庶民の文化

1341 ~ 1342
明治以降の大田原地方の娯楽・文化としては、芝居・歌舞伎・義太夫などをあげることができよう。これらは農村地方の青年達によって演じられるようになった。青年達の多くは、日中は外で働き、夜間になって芝居や歌舞伎の稽古をかさねて演じたのである。
 田代善吉著「栃木県史・文化編」によれば、大田原地方の庶民の文化(娯楽)について次のように記している。
 
 大田原を中心として義太夫の盛んなのは、湯宮、関谷、金沢、親園、市野沢、湯津上である。又、東京より名優が来て町人や近所の人々に好評を博した。
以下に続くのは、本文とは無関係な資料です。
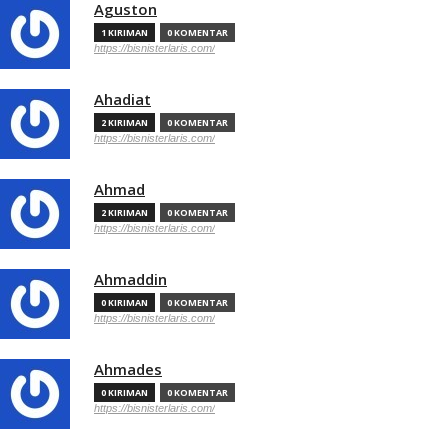
Aguston
1 KIRIMAN
0 KOMENTAR
https://bisnisterlaris.com/
Ahadiat
2 KIRIMAN
0 KOMENTAR
https://bisnisterlaris.com/
Ahmad
2 KIRIMAN
0 KOMENTAR
https://bisnisterlaris.com/
Ahmaddin
0 KIRIMAN
0 KOMENTAR
https://bisnisterlaris.com/
Ahmades
0 KIRIMAN
0 KOMENTAR
https://bisnisterlaris.com/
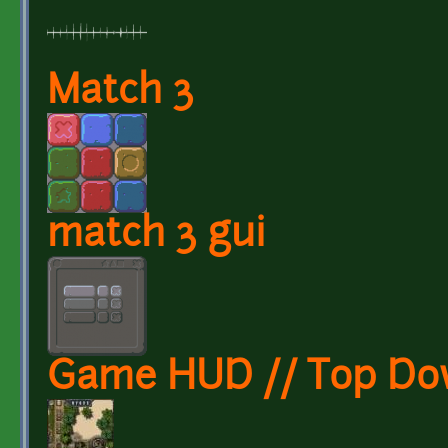
Match 3
match 3 gui
Game HUD // Top Do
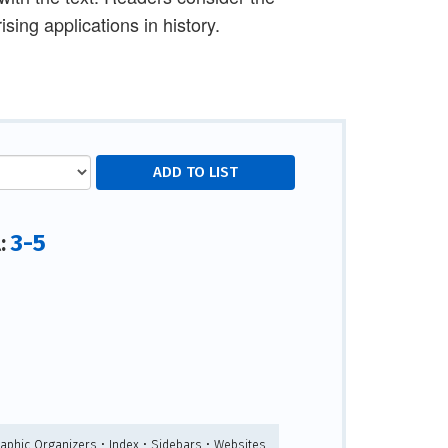
ising applications in history.
3-5
l:
raphic Organizers • Index • Sidebars • Websites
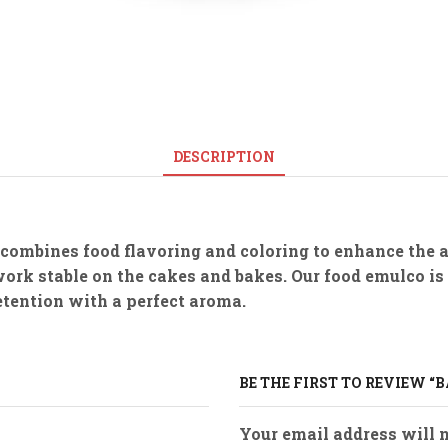
DESCRIPTION
 combines food flavoring and coloring to enhance the 
work stable on the cakes and bakes. Our food emulco is
retention with a perfect aroma.
BE THE FIRST TO REVIEW “
Your email address will n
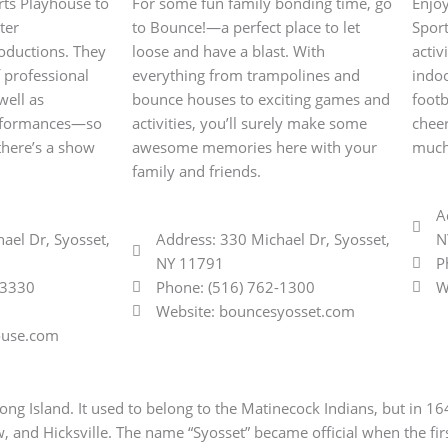
rts Playhouse to
For some fun family bonding time, go
Enjoy
ter
to Bounce!—a perfect place to let
Sport
oductions. They
loose and have a blast. With
activ
f professional
everything from trampolines and
indoo
well as
bounce houses to exciting games and
footb
erformances—so
activities, you’ll surely make some
cheer
there’s a show
awesome memories here with your
much
family and friends.
A
ael Dr, Syosset,
Address: 330 Michael Dr, Syosset,
N
NY 11791
P
-3330
Phone: (516) 762-1300
W
Website: bouncesyosset.com
house.com
ong Island. It used to belong to the Matinecock Indians, but in 1
, and Hicksville. The name “Syosset” became official when the fir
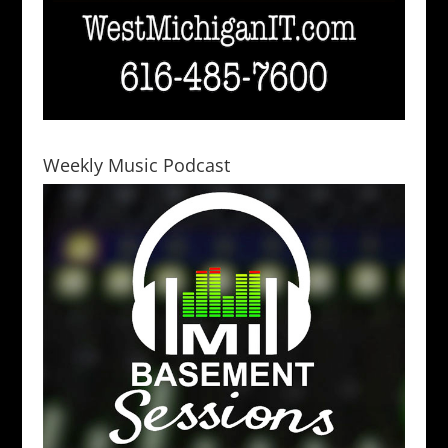
Weekly Music Podcast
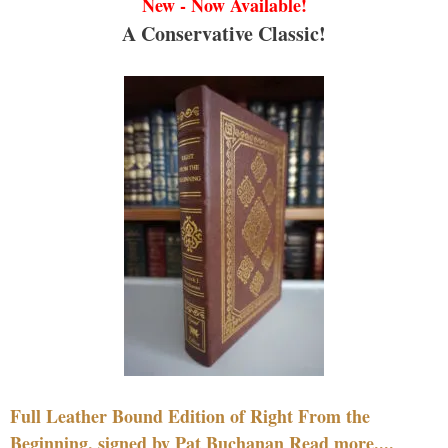
New - Now Available!
A Conservative Classic!
Full Leather Bound Edition of Right From the
Beginning, signed by Pat Buchanan Read more....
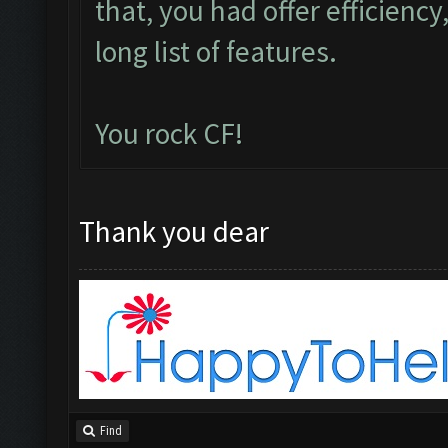
that, you had offer efficiency,
long list of features.
You rock CF!
Thank you dear
Find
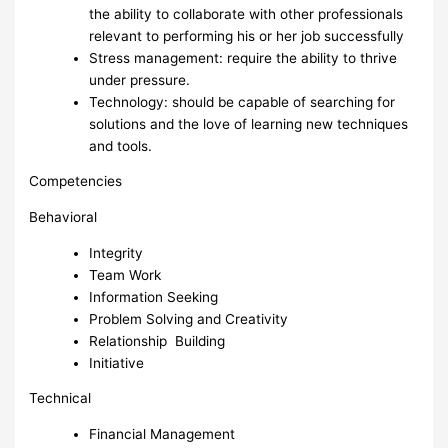
the ability to collaborate with other professionals
relevant to performing his or her job successfully
Stress management: require the ability to thrive
under pressure.
Technology: should be capable of searching for
solutions and the love of learning new techniques
and tools.
Competencies
Behavioral
Integrity
Team Work
Information Seeking
Problem Solving and Creativity
Relationship Building
Initiative
Technical
Financial Management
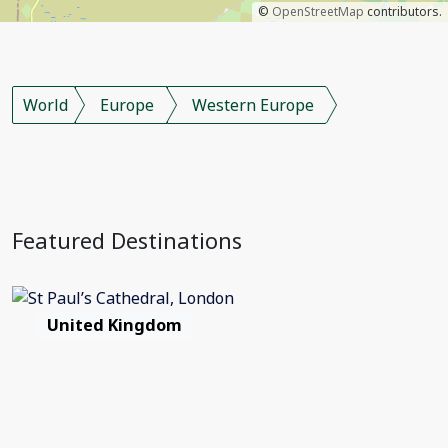
©
OpenStreetMap
contributors.
World
Europe
Western Europe
Featured Destinations
United Kingdom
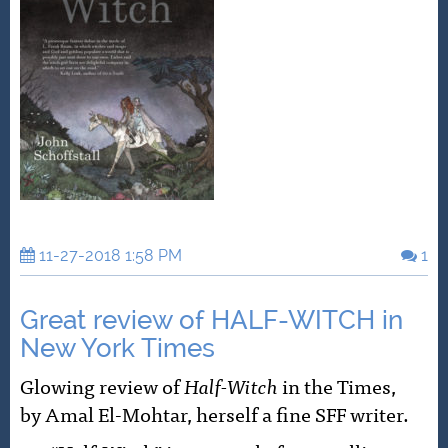
11-27-2018 1:58 PM
1
Great review of HALF-WITCH in
New York Times
Glowing review of
Half-Witch
in the Times,
by Amal El-Mohtar, herself a fine SFF writer.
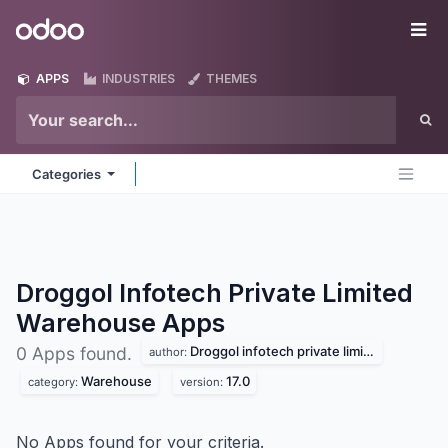
Skip to Content
Odoo
Me
APPS
INDUSTRIES
THEMES
Categories
Droggol Infotech Private Limited
Warehouse
Apps
Droggol infotech private limited
0 Apps found.
author:
Warehouse
17.0
category:
version:
No Apps found for your criteria.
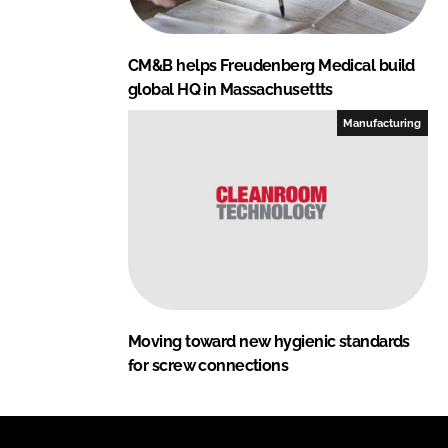
CM&B helps Freudenberg Medical build
global HQ in Massachusettts
Manufacturing
Moving toward new hygienic standards
for screw connections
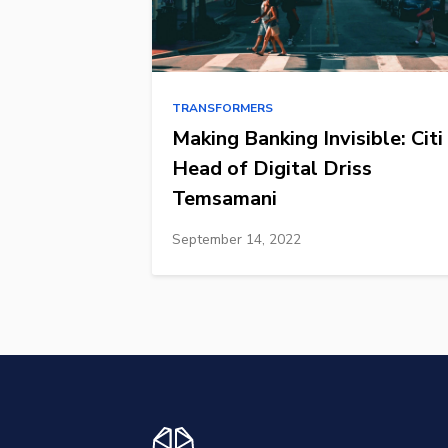
TRANSFORMERS
Making Banking Invisible: Citi
Head of Digital Driss
Temsamani
September 14, 2022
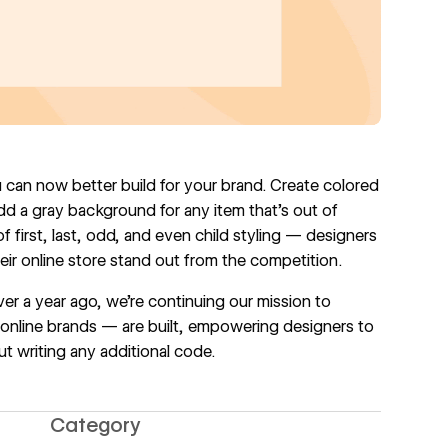
u can now better build for your brand. Create colored
add a gray background for any item that's out of
 first, last, odd, and even child styling — designers
r online store stand out from the competition.
er a year ago, we're continuing our mission to
nline brands — are built, empowering designers to
t writing any additional code.
Category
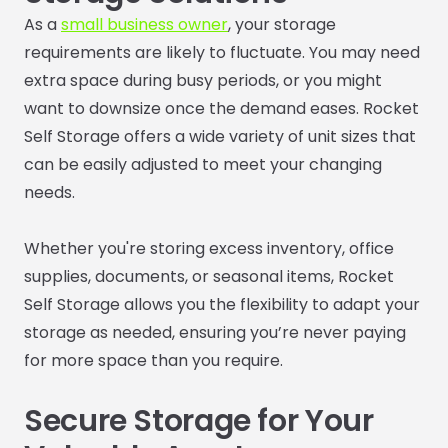
As a
small business owner
, your storage
requirements are likely to fluctuate. You may need
extra space during busy periods, or you might
want to downsize once the demand eases. Rocket
Self Storage offers a wide variety of unit sizes that
can be easily adjusted to meet your changing
needs.
Whether you're storing excess inventory, office
supplies, documents, or seasonal items, Rocket
Self Storage allows you the flexibility to adapt your
storage as needed, ensuring you’re never paying
for more space than you require.
Secure Storage for Your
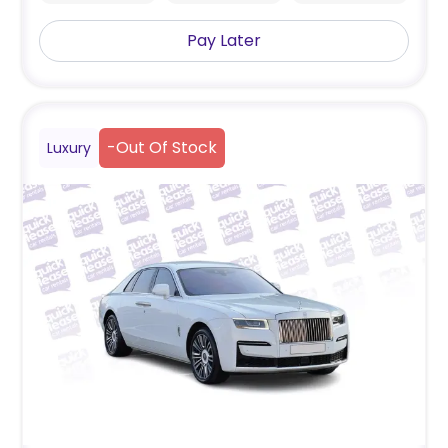
Pay Later
-
Out Of Stock
Luxury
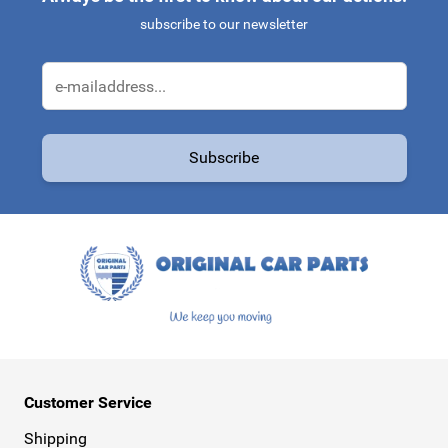
subscribe to our newsletter
Email Address
Subscribe
This form is protected by reCAPTCHA - the
Google Privacy Policy
a
Customer Service
Shipping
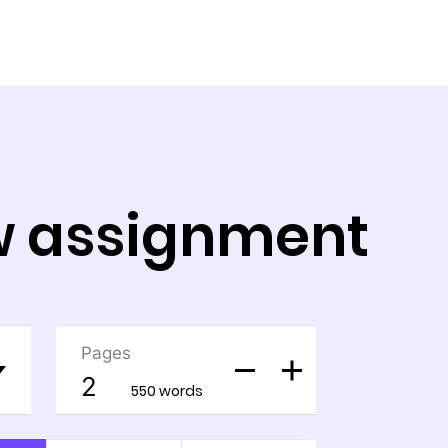
aw assignment
Pages
550 words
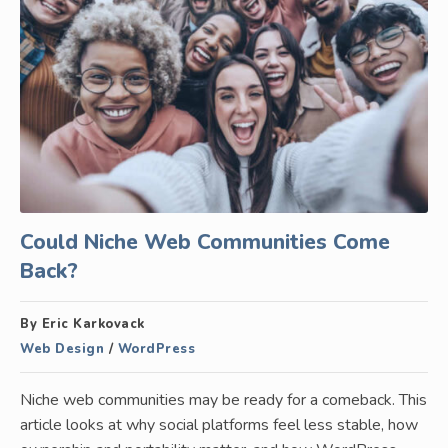
Could Niche Web Communities Come
Back?
By Eric Karkovack
Web Design
/
WordPress
Niche web communities may be ready for a comeback. This
article looks at why social platforms feel less stable, how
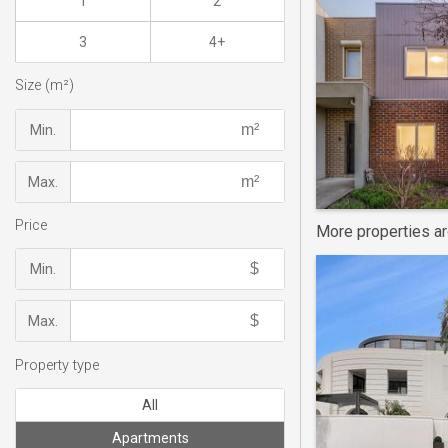
1
2
3
4+
Size (m²)
Min.
Max.
Price
More properties a
Min.
Max.
Property type
All
Apartments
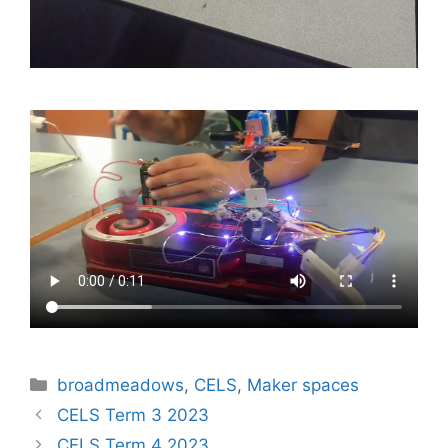
Categories
broadmeadows
,
CELS
,
Maker spaces
Post
CELS Term 3 2023
navigation
CELS Term 4 2023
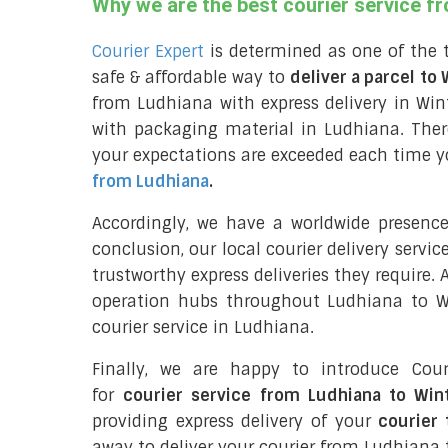
Why we are the best courier service f
Courier Expert
is determined as one of the 
safe & affordable way to
deliver a parcel to
from Ludhiana with express delivery in Win
with packaging material in Ludhiana. Ther
your expectations are exceeded each time you
from Ludhiana
.
Accordingly, we have a worldwide presenc
conclusion, our local courier delivery servi
trustworthy express deliveries they require.
operation hubs throughout Ludhiana to Wi
courier service in Ludhiana.
Finally, we are happy to introduce Cour
for
courier service from Ludhiana to Win
providing express delivery of your
courier 
away to deliver your courier from Ludhiana 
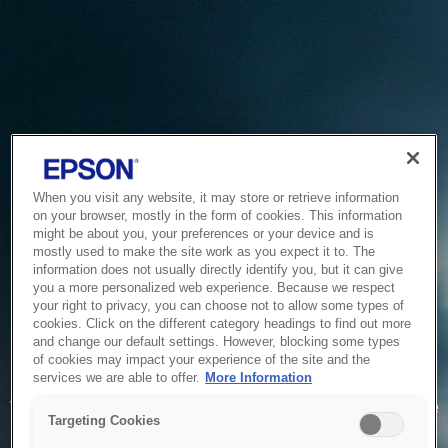
When you visit any website, it may store or retrieve information
on your browser, mostly in the form of cookies. This information
might be about you, your preferences or your device and is
mostly used to make the site work as you expect it to. The
information does not usually directly identify you, but it can give
you a more personalized web experience. Because we respect
your right to privacy, you can choose not to allow some types of
cookies. Click on the different category headings to find out more
and change our default settings. However, blocking some types
of cookies may impact your experience of the site and the
Service Unavailable
services we are able to offer.
More Information
The system is temporarily unable to service your request due
Targeting Cookies
to maintenance or technical reasons. We are working on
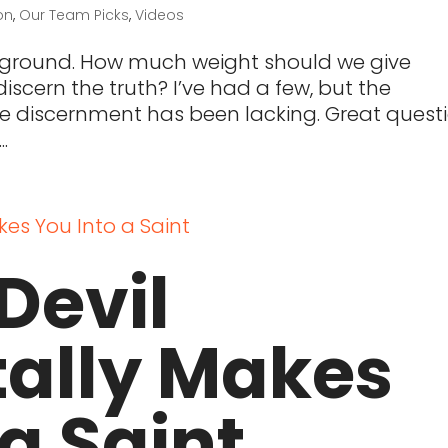
on
,
Our Team Picks
,
Videos
kground. How much weight should we give
scern the truth? I’ve had a few, but the
le discernment has been lacking. Great questi
.
Devil
tally Makes
 a Saint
 大田原町にて歌舞伎芝居は常設場はなかった。やはり舞台は小屋掛にて其時々臨時に造作したものであった。明治十年ころ始めていわゆる常設舞台なるものが寺町に建てられたが、明治三十年ころ寺町に錦座が建設された。その開館の時は東京より市川左団次を聘し盛大なものであったという。それと前後して大手町に大和座の建設があった。錦座は再三火災にあったが後株式をもって経営し、大田原町における唯一の演芸場となった。昭和四年ころ兄弟館が建設され、主として映画を上演した。活動写真が流行するに従って歌舞伎専門の舞台は衰えて来た。錦座は朝日館と改名し、兄弟館は上栄館と改めて専ら活動写真を映写興行することとなった。

 太平洋戦争が激しくなり、日本全体が戦時体制下に入ると前記のような娯楽文化は全くかげをひそめるようになったのである。
 昭和二十年八月、終戦となり、社会生活の混乱の中にもいち早く復興の兆しがみえるようになり、地方の農村においては、青年団が主催する「演芸会」などの催しが、各地で活発に行われるようになり、希望のない窮乏生活の中にもしばしばのやすらぎを与えたのである。
 同二十一年秋には「大田原町文化協会」が発会することになった。これは、終戦後乱れた国を文化国家として立ち上らせるために生れたもので、精神的方面に関心深い人々の集りであり、それが地方文化の向上に大きく貢献したのである。